Trabajaba el pobre malayo en ayuda de los mayordomos y rancheros, llevándoles las cuentas, y en sus ratos de ocio se engolfaba en la lectura, prefiriendo la del Sermonario, a su parecer la más devota, la más apropiada a la ruindad de los tiempos y a las calamidades previstas. Muchos trozos de aquel libro, compuesto para socorro y guía de predicadores, se le quedaron en la memoria, y vinieran o no a cuento, a los compañeros los endilgaba. «Dame, hijo mío, limosna de tabaco, que si no acudes a mi pobreza, no acudirá Dios a la tuya, que será el desamparo en que te veas a la hora de la muerte si antes no te limpias de tus pecados... En verdad os digo que si no miráis por el pobre, el pobre no mirará por vosotros, y os pondré el caso de un mendigo que recibía zoquetes de pan, y era tan santo y bueno, que Dios le dio la facultad milagrosa de multiplicar los mendrugos que recibía. Y sucedió, pues, que en la ciudad donde aquel pobre moraba, llamada Gangópolis, si no me falla la memoria, sobrevino una gran hambre desoladora, por el aquel de un cerco que le pusieron los del reino vecino de Capadocia; y hallándose todo el pueblo moribundo del no comer, presentose el mendigo y mostró almacenes de pan, que era la milagrosa multiplicación de los mendrugos, con otro milagro encima, a saber: que la dura masa se había enternecido, y parecía recién sacada del horno... Pues bien, hijos míos: lo que hizo con los mendrugos aquel venturado de Dios, puedo hacerlo yo con las hojitas de tabaco que me dais, y bien podrá suceder que os las multiplique cuando llegue la gran carencia de todo lo comible, bebible y fumable...».

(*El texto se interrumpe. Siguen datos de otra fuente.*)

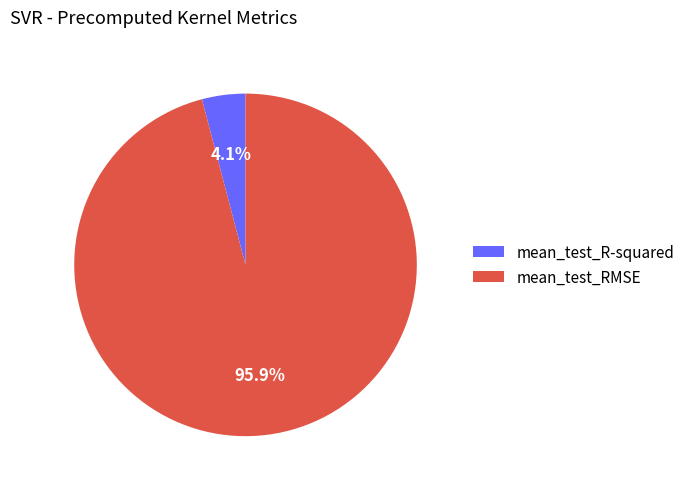

Is the sum of mean_test_R-squared and mean_test_RMSE greater than half?

Yes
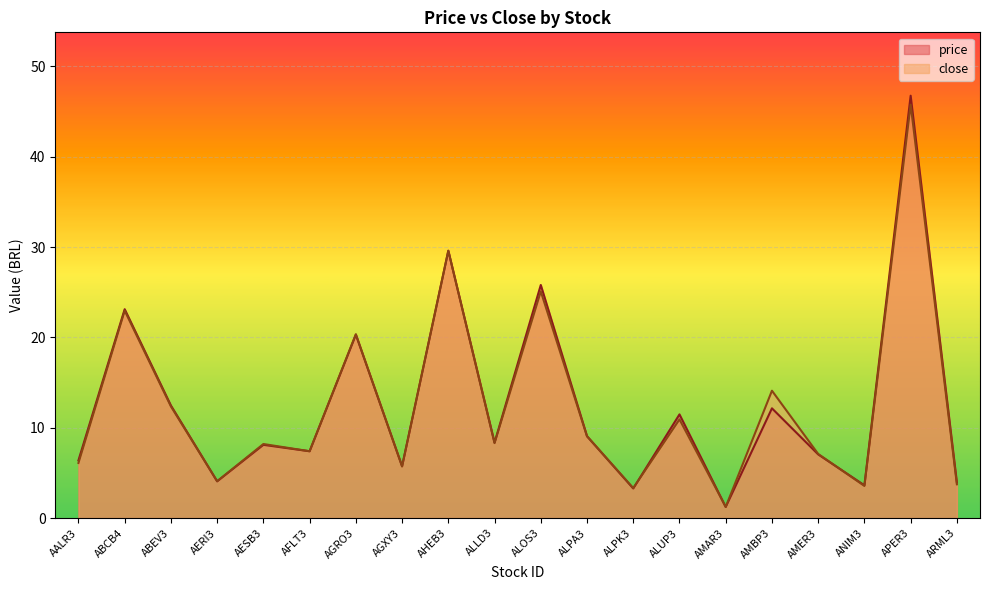

Which has a higher value, AGXY3 or AALR3?

AALR3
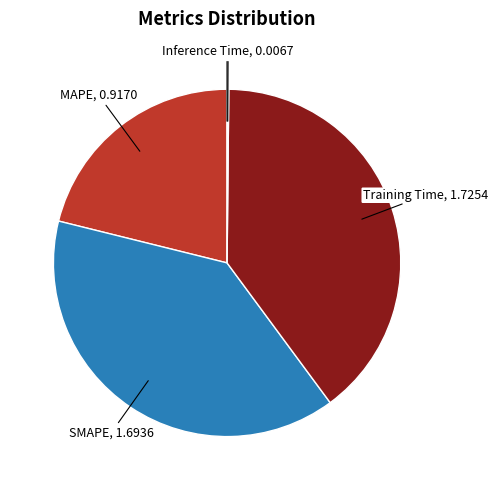

Which slice is the largest?

Training Time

En estas y otras accidentales conversaciones y sucesos, indignos de la historia, transcurrió el viaje. Si el mar y el viento fueron bonancibles en toda la travesía, la inquietud de las almas crecía conforme se aproximaban al Callao. En el momento solemnísimo de reconocer el puerto peruano, Ansúrez no pensó en el duelo empeñado entre España y la plaza, ni en la artillería y baluartes de esta. Mirando hacia tierra, veía tan sólo los ardientes ojos de Mara, fulminando ira contra los barcos españoles. ¡Ingrata, ingrata! ¡Y él, mísero padre, obligado a disparar contra ella!